COVID SHORTS
A Serverless News Summariser for Covid 19 related news from Indian States and Countries around the world. Your one stop point for top covid related news in a concise manner.
Created on 26th March 2020
•
COVID SHORTS
A Serverless News Summariser for Covid 19 related news from Indian States and Countries around the world. Your one stop point for top covid related news in a concise manner.

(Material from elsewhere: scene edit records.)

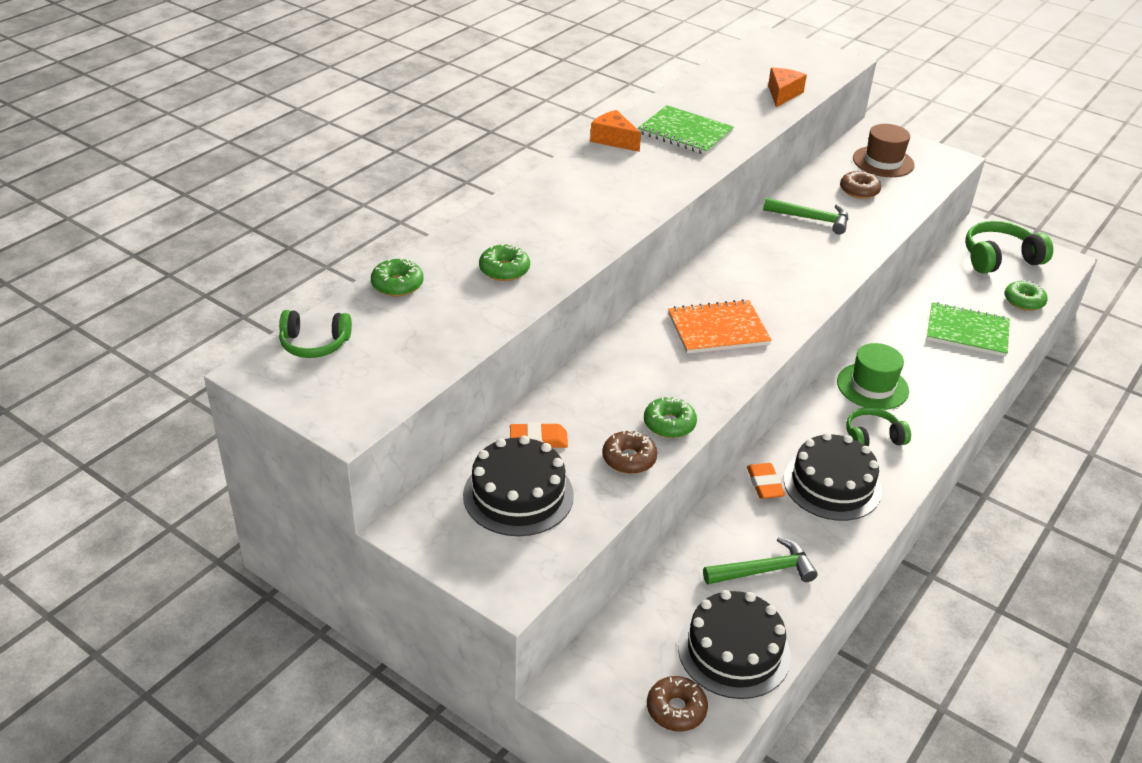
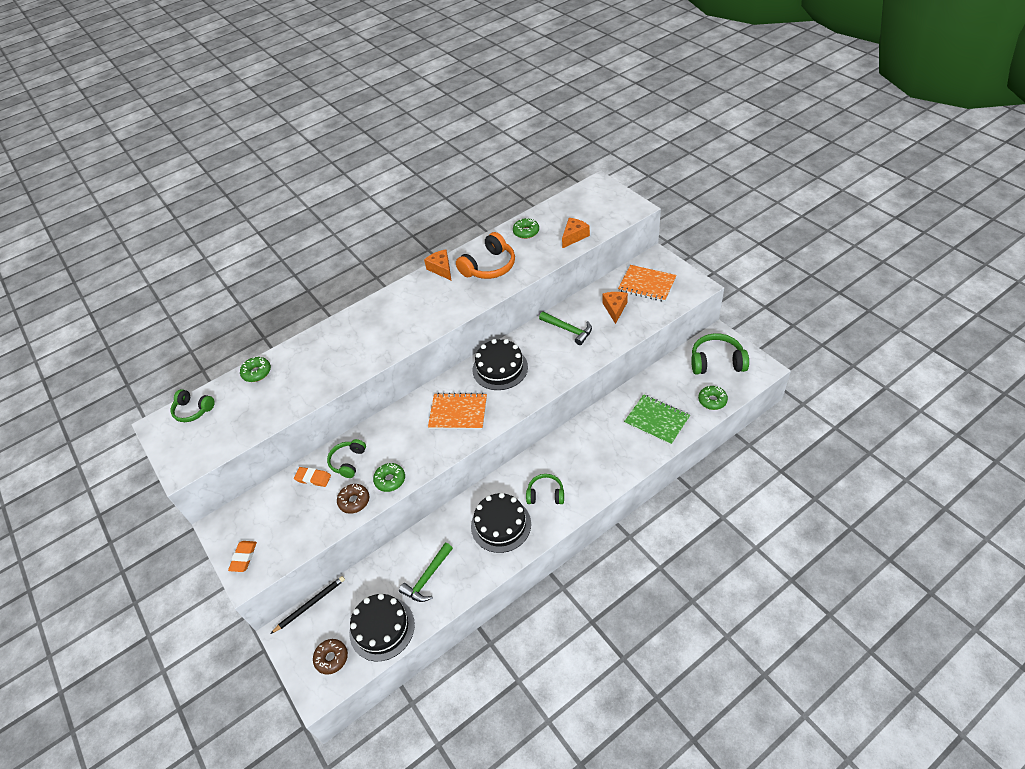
camera: 25 degrees right, 10 degrees up
(504, 270) = (319, 369): green donut -> green donut (526, 232)
(518, 495) = (283, 515): black cake -> black cake (500, 368)
(583, 410) = (348, 462): none -> green headphones
(591, 643) = (310, 605): none -> black pencil
(685, 133) = (489, 266): green notebook -> orange headphones
(764, 484) = (461, 516): orange eraser -> orange eraser (243, 557)
(764, 570) = (427, 577): green hammer -> green hammer turned 120 degrees clockwise
(859, 191) = (615, 309): brown donut -> orange cheese
(872, 386) = (568, 455): green hat -> none
(883, 162) = (647, 284): brown hat -> orange notebook

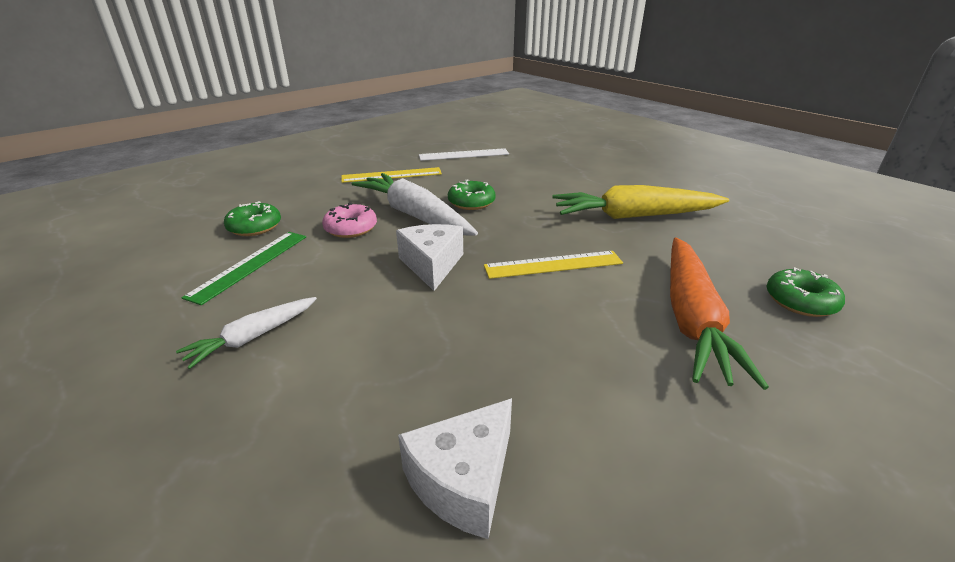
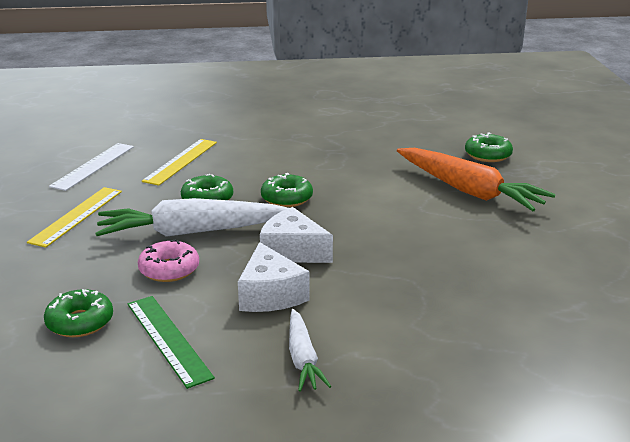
camera: 55 degrees left, 5 degrees down
(463, 480) = (530, 312): white cheese -> white cheese (270, 295)
(518, 229) = (286, 198): none -> green donut
(553, 264) = (356, 206): yellow ruler -> yellow ruler (181, 161)
(634, 216) = (330, 150): yellow carrot -> none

The problem COVID SHORTS solves
With the recent pandemic outbreak covid 19 related news is being thrown left, right and centre. To keep you updated
COVID SHORTS brings to you only top and relevant stories with an important summary of the article. The Application has
a Serverless Architechture and has its whole infrastructure on AWS Cloud making it easily Scalable and Fast! The Application
can also detect various languages so if there is a top story in a regional language then it is also shown in your feed. The UI is pretty minimal and easy to use. As of now top 5 articles(if there are 5 relevant news) are shown but this is not a hard limit and
can be easily managed in future versions if any.
Challenges I ran into
There were many but restless debugging were able to solve all of them :-
- While creating deployment environment for an AWS Lambda function using AWS Lambda Layers the environment
should be created in Ubuntu environment because AWS Lambda uses Ubuntu Snapshot, The Deployment directory should also be in a particular format. I am on windows so there were issues.
Solution : Make the environment in an EC2 Ubuntu AMI to avoid any errors. A typical directory will look like
python -> lib -> python3.6 -> site-packages
pip install all dependencies inside site-packages and zip the python folder.
- The project uses the nltk library , to load 'punkt' module one needs to do a nltk.download('punkt') however AWS Lambda
looks for a particular directory for the 'punkt' model which will mostly be different if you did a simple pip3 install nltk while
creating the deployment environment
Solution : A workaround courtesy StackOverflow is to use tmp directory which is writable, so try this after importing nltk
from nltk.tokenize import word_tokenize
nltk.data.path.append("/tmp")
and then do
nltk.download("punkt",download_dir="/tmp")
This should work :)
There were many little challenges on the way but these hurdles took a substantial amount of time.